======== Übungstext ========

Totgeglaubte besser tiefer begraben

Hallo zusammen, da sind wir wieder! Pünktlich zu Ostern wiederauferstanden, wenn auch zum Ausgleich um 7:06 (go figure), und voraussichtlich ab sofort alle 14 Tage montags mit einem neuen Artikel. Aber nagelt uns nicht darauf fest. Hat ja vorher auch nichts gebracht, und trotzdem haben wir es Ende der 80er und Anfang der 90er auf insgesamt 7 Ausgaben (siehe oben) geschafft. Ja, sogar beinahe 8, womit schon der Hauptgrund für die digitale Wiederbelebung angesprochen wäre.

Wie es dazu kam

Nun, über die Jahre sind sowohl Wolfi wie ich (Jens – und die übrigen Hähnchen sicher auch) bei diversen Umzügen immer über diese eine Kiste gestolpert, in der wir unsere Speedgickerl Erinnerungen aufbewahren – und mussten kurz überlegen: wegwerfen, ausmisten oder Entscheidung vertagen? Natürlich Letzteres. Manchmal in Begleitung eines sich kurz regenden schlechten Gewissens, weil sooo viel hätte zur Fertigstellung des 8. Heftes nicht gefehlt. Gut, das haben wir uns 1992 auch schon gesagt, und 1994 genauso wie 1993, und jetzt schreiben wir das Jahr… – aber lassen wir das. Damit ist niemandem geholfen.

Das Internet bietet uns nun die Chance das Wegwerfen und Ausmisten zum Prinzip zu erklären, und nimmt uns damit viele schmerzliche Entscheidungen ab. Ab in die Cloud damit! Gut, ne? Dort nennt man das dann Blog, und drum könnt ihr uns dabei ab heute in Echtzeit über die Schulter schauen. Ja, wir sind wirklich so langsam. Was habt ihr an 14-tägig nicht verstanden? Und nicht mal das ist versprochen, versprochen! Wir kommen eh nur an Wochenenden dazu, und wer hat dann schon noch Bock auf Anstrengung?

======== Datenauszüge ========

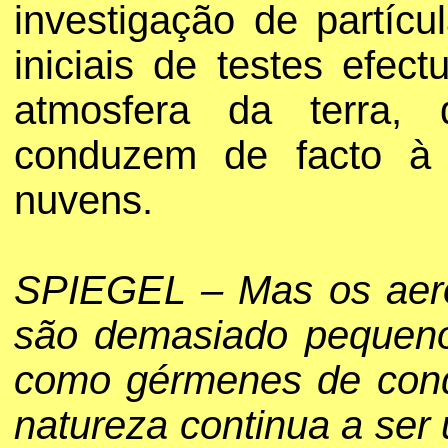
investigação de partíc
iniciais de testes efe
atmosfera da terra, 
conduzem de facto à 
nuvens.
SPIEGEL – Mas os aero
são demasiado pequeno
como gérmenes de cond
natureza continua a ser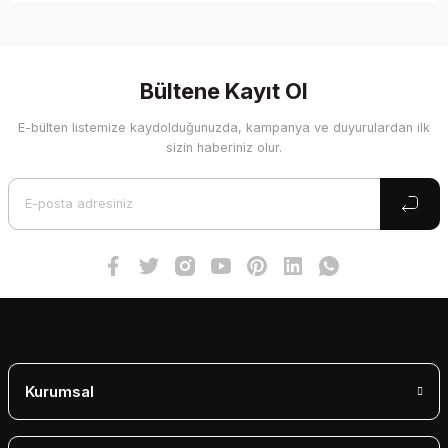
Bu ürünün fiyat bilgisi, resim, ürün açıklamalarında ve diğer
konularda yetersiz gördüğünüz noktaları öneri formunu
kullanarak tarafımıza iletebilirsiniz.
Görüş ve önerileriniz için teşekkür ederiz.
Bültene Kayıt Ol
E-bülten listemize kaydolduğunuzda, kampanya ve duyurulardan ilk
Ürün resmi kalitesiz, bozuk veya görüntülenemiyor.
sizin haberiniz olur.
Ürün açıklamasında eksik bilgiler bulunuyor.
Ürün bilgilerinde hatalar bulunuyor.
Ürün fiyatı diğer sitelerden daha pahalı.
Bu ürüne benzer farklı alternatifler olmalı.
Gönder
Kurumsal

========
======== Datenauszüge ========

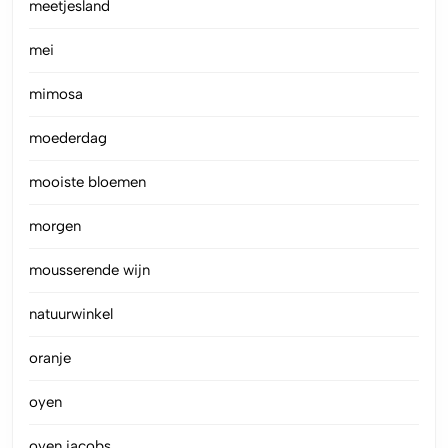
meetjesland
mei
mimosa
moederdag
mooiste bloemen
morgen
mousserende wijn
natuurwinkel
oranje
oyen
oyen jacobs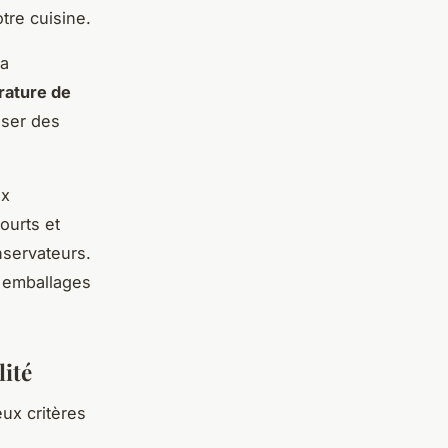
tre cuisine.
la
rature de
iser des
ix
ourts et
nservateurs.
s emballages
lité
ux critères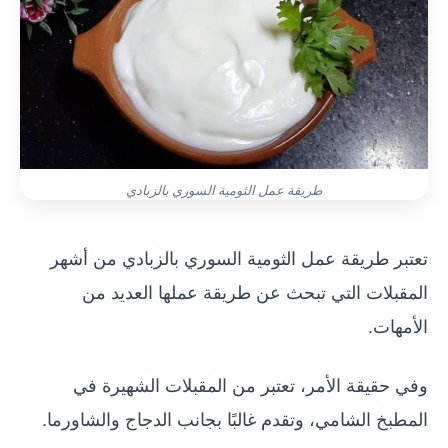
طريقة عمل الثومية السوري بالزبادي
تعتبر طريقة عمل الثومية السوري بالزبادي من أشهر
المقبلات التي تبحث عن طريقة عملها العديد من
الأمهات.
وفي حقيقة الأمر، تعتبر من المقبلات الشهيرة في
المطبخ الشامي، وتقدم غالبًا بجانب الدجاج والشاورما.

========
======== Datenauszüge ========

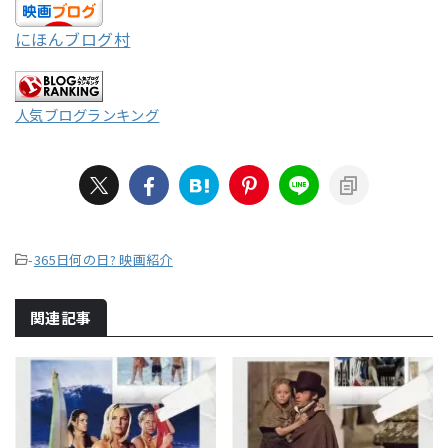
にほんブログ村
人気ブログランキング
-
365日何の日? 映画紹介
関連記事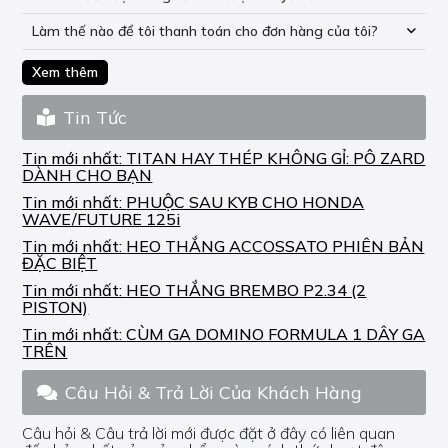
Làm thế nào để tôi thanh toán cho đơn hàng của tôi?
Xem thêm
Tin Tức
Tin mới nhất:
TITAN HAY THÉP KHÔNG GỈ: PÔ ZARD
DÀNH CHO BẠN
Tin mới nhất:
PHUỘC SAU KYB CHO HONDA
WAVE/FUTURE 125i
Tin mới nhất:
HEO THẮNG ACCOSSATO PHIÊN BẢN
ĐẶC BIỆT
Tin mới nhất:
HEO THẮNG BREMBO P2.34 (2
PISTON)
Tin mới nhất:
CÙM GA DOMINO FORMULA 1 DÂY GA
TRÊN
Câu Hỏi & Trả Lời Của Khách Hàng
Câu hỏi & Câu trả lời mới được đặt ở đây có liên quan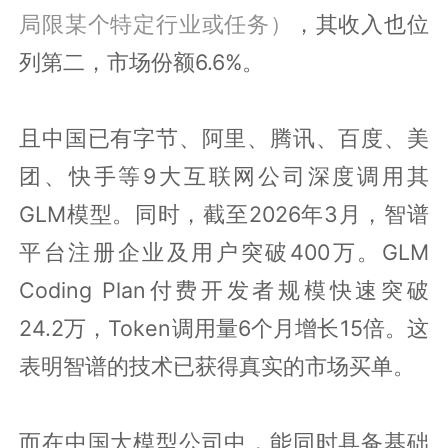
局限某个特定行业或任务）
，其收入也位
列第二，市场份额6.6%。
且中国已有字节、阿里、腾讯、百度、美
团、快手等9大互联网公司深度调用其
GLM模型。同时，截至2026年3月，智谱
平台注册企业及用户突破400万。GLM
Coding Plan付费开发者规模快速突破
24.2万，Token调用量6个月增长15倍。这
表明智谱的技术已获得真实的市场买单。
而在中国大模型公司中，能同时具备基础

========

=== Zu erledigende Aufgaben ===
A) Gib aus dem Übungstext den Abschnitt von „Das Internet bietet“ bis einschließlich „Bock auf Anstrengung?“ wortgetreu wieder.
B) In welchem Rhythmus soll laut Übungstext künftig ein neuer Artikel erscheinen?

=== Antworten im Überblick ===
A)
Das Internet bietet uns nun die Chance das Wegwerfen und Ausmisten zum Prinzip zu erklären, und nimmt uns damit viele schmerzliche Entscheidungen ab. Ab in die Cloud damit! Gut, ne? Dort nennt man das dann Blog, und drum könnt ihr uns dabei ab heute in Echtzeit über die Schulter schauen. Ja, wir sind wirklich so langsam. Was habt ihr an 14-tägig nicht verstanden? Und nicht mal das ist versprochen, versprochen! Wir kommen eh nur an Wochenenden dazu, und wer hat dann schon noch Bock auf Anstrengung?

B) Voraussichtlich alle 14 Tage montags.